Activity:
Your task is to repeat the entries below exactly and to leave their images out.

Stored items
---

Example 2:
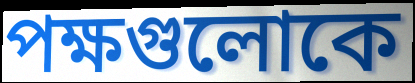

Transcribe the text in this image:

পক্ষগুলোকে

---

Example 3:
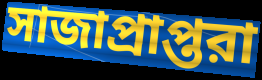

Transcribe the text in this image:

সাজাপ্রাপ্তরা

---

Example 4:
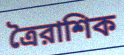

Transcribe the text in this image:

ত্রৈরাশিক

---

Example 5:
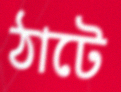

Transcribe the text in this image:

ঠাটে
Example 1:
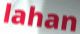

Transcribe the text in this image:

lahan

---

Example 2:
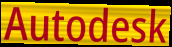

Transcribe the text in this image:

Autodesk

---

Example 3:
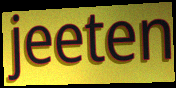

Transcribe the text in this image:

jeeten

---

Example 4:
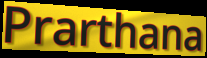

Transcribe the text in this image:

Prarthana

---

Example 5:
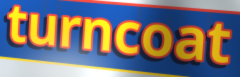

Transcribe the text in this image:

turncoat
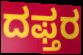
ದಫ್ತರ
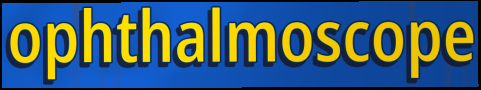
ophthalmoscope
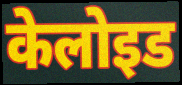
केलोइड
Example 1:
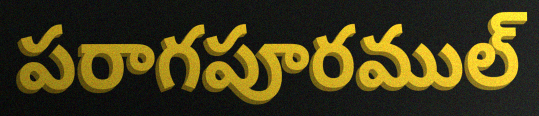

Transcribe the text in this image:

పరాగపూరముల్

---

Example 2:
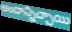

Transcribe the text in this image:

Solution:
---

Example 2:

Transcribe the text in this image:

পক্ষগুলোকে

---

Example 3:

Transcribe the text in this image:

সাজাপ্রাপ্তরা

---

Example 4:

Transcribe the text in this image:

ত্রৈরাশিক

---

Example 5:

Transcribe the text in this image:

ঠাটে
Example 1:

Transcribe the text in this image:

lahan

---

Example 2:

Transcribe the text in this image:

Autodesk

---

Example 3:

Transcribe the text in this image:

jeeten

---

Example 4:

Transcribe the text in this image:

Prarthana

---

Example 5:

Transcribe the text in this image:

turncoat
ದಫ್ತರ
ophthalmoscope
केलोइड
Example 1:

Transcribe the text in this image:

పరాగపూరముల్

---

Example 2:

Transcribe the text in this image:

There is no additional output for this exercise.